Y	Hacker News new \| ask \| show \| jobs

by jillesvangurp 2388 days ago

I recently worked on a project that involved reactive search. A few things you should be aware off when using that:

- client side query construction basically puts you in a position where you are going to be thinking about opening up elasticsearch to the internet. There have been a range of companies that have accidentally revealed quite a bit more than they wanted. Unless you know what you are doing and how to prevent bad things from happening, just don't even think about doing this. ES has lots of features that can cause it to run out of memory, execute arbitrary code (ranking scripts), etc. A lot of that has sane defaults of course but exposing that to the internet gives a malicious person a lot of power. Just don't even consider using this without a proxy that sanitizes whatever comes from the browser.

- it's extremely aggressive in sending lots of queries to elasticsearch and a lot of these queries involve aggregations. That's great if you don't have a lot of data and users but it's a performance problem waiting to happen. It basically does an msearch (multiple searches in one request) of queries that quite trivially could be reduced to just one query. It does that when you type a single letter or interact with any of the react components. It's basically a react DOS toolkit.

- the queries it constructs are a bit convoluted and under-use such features as filters which you'd use to speed things up (allows ES to utilize its query cache).

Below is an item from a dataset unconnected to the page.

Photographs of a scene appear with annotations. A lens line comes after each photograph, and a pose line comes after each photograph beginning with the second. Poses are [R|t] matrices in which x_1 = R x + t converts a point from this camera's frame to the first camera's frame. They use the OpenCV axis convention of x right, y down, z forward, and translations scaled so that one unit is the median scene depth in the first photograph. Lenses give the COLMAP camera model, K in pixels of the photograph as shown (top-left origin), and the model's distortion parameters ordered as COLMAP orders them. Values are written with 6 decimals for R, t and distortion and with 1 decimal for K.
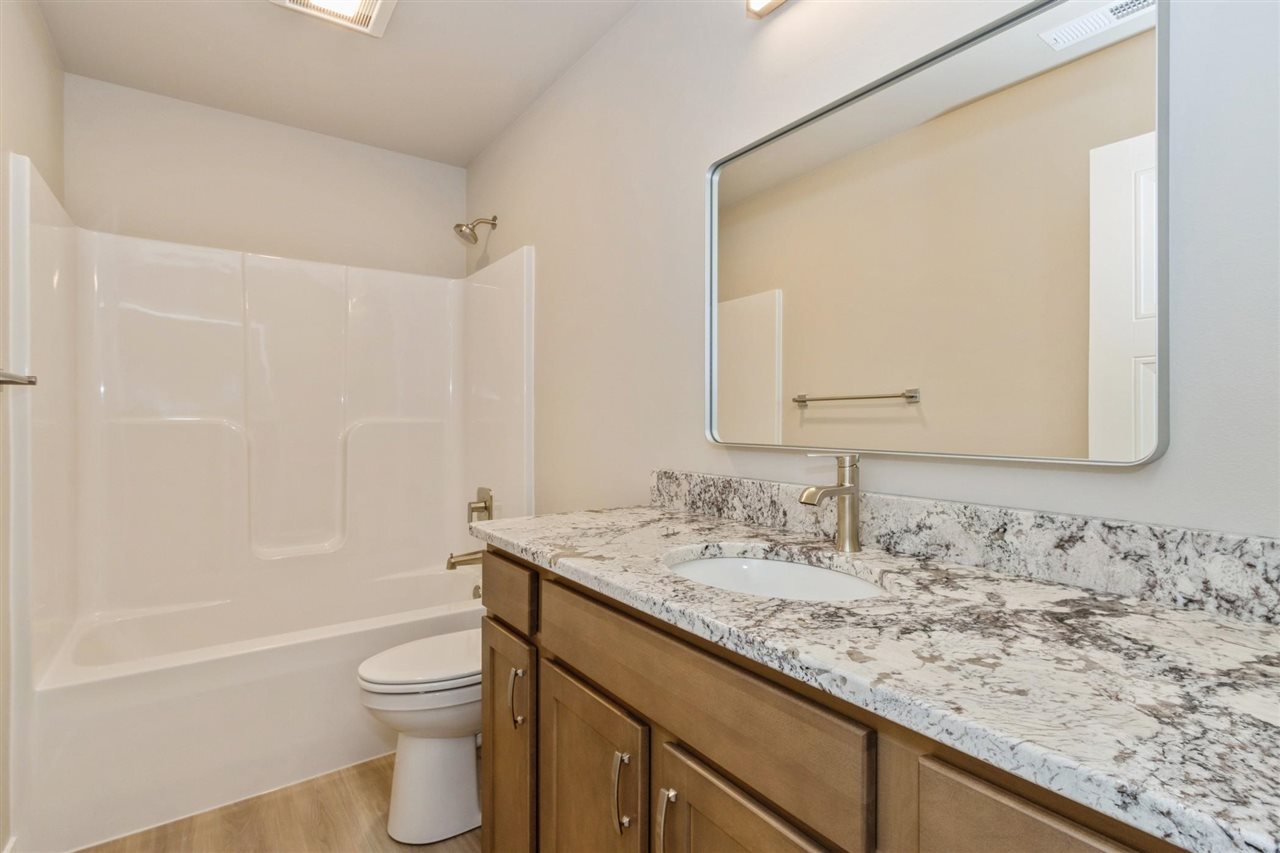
lens RADIAL K [[616.3, 0, 640.0], [0, 616.3, 426.5], [0, 0, 1]] dist [0.003968, 0.000367]
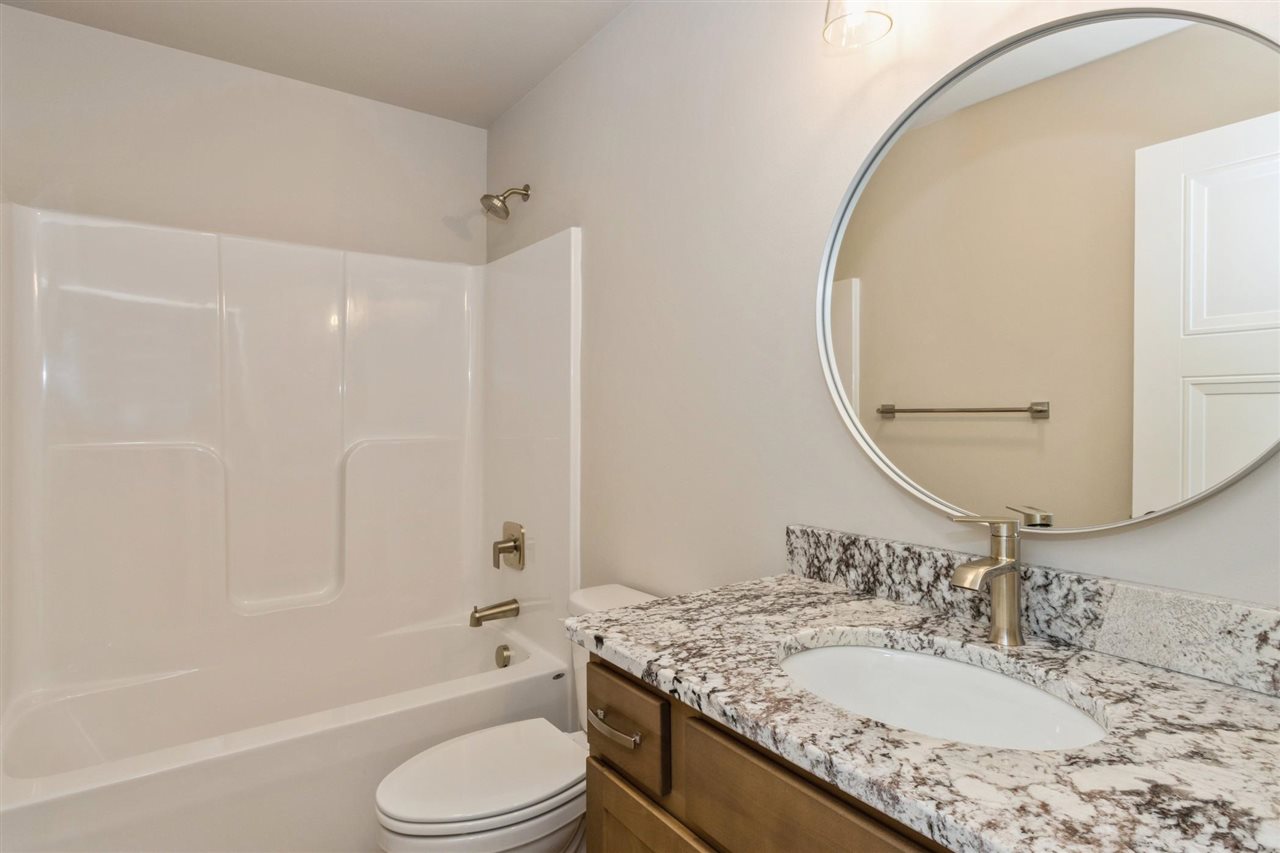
lens RADIAL K [[690.5, 0, 640.0], [0, 690.5, 426.5], [0, 0, 1]] dist [-0.000838, -0.000288]
pose [[0.999991, 0.004175, -0.000422, -0.089799], [-0.004172, 0.999970, 0.006582, -0.034108], [0.000449, -0.006580, 0.999978, 0.100828]]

It's nice if you don't know much about ES but at some point you will want to sit down and optimize and it just gets in the way of doing that.

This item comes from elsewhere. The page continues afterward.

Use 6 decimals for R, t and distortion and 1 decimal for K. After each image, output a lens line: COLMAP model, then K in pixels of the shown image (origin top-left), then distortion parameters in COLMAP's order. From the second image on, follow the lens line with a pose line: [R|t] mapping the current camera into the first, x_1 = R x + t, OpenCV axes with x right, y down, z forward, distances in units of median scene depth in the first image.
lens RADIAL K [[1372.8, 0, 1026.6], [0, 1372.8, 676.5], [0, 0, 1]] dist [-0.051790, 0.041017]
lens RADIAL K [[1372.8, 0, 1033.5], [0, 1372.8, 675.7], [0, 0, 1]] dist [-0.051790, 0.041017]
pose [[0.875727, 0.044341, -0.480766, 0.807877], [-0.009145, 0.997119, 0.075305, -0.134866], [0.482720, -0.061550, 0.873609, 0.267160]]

I ended up implementing a proxy (in python) that basically completely rewrites the query the client sends server side. That solves the security problem too because there is just no way to trick the server into running whatever query. Then I just completely faked the client side query just so I could get extract the handful of parameters. The end result allowed me to optimize the query, decouple the UI from server side logic (i.e. we can change the query without touching the UI now), add some much needed integration and ranking tests, etc.

So, if you are considering reactive search, I recommend not using it or at the very least doing something like I did (which is work around it as much as you can). And if you are doing that, you might as well design a proper REST API and some components that manipulate a query context instead of triggering dozens of queries on every DOM event.

1 comments

sidi 2387 days ago

Hey, addressing some of the concerns raised here directly:

> - client side query construction basically puts you in a position ..

We recommend using a proxy server for these cases. It's on our roadmap to add first-class support for search templates which would completely prevent query generation to happen client-side.

> - it's extremely aggressive in sending lots of queries to elasticsearch ..

This is configurable by using the debounce prop. And the number of queries depend on what components you would like to see updated based on a change in the search query or a facet value, for example.

> - the queries it constructs are a bit convoluted and under-use such features as filters ..

We would be happy to address specific scenarios if you're seeing, please raise an issue. That said, I believe we already do this to the extent it's generalizable. And since as a user, you can change the underlying query - it should be addressable by users.

---

To sum up, the DOS and querying part is completely configurable and just comes down to usage. We would love to address any generalizable issues.

There are merits to your point about client-side query generation. They are already addressed for users who are using: 1. Appbase.io - as you can set ACLs and rules (e.g. only allow search requests, max X requests per IP per hour, set max size of Y), 2. For users outside of appbase.io, we recommend using a proxy server like you did to implement an authorization logic.

Once we have first-class support for search templates in ReactiveSearch, this should be effectively addressed.

jillesvangurp 2387 days ago

Debounce helps of course. I'm just responding to what I saw at my customer which was dozens of queries happening for simple user actions. Also the requests bloat quite a bit with all the query composition magic client side. This is probably not very mobile friendly. Also raw es responses are a bit heavy.

Templating is a good solution. I'd recommend making that the only way. Also, I don't see a good reason for using msearch since you can simply do the search once with multiple aggregations (and only for the first page of results).

A challenge with this client is that it is intended for people who are likely to not have a full grasp of the Elastic stack and thus very likely to get themselves in all sorts of trouble. That's exactly what I saw when I came in with my customer. They'd done the minimum of work to get started. Thankfully they had the good sense to setup a proxy but there must be loads of people who just open up port 9200.

I'd recommend actually testing the connection for access to things that definitely should be off limits (e.g. create and delete an index, if that works stert screaming at ERROR level).

For scaling and for architectural sanity, I don't think UIs should query directly. SQL support in react is also not a thing for the same reason. You typically do that kind of thing server side.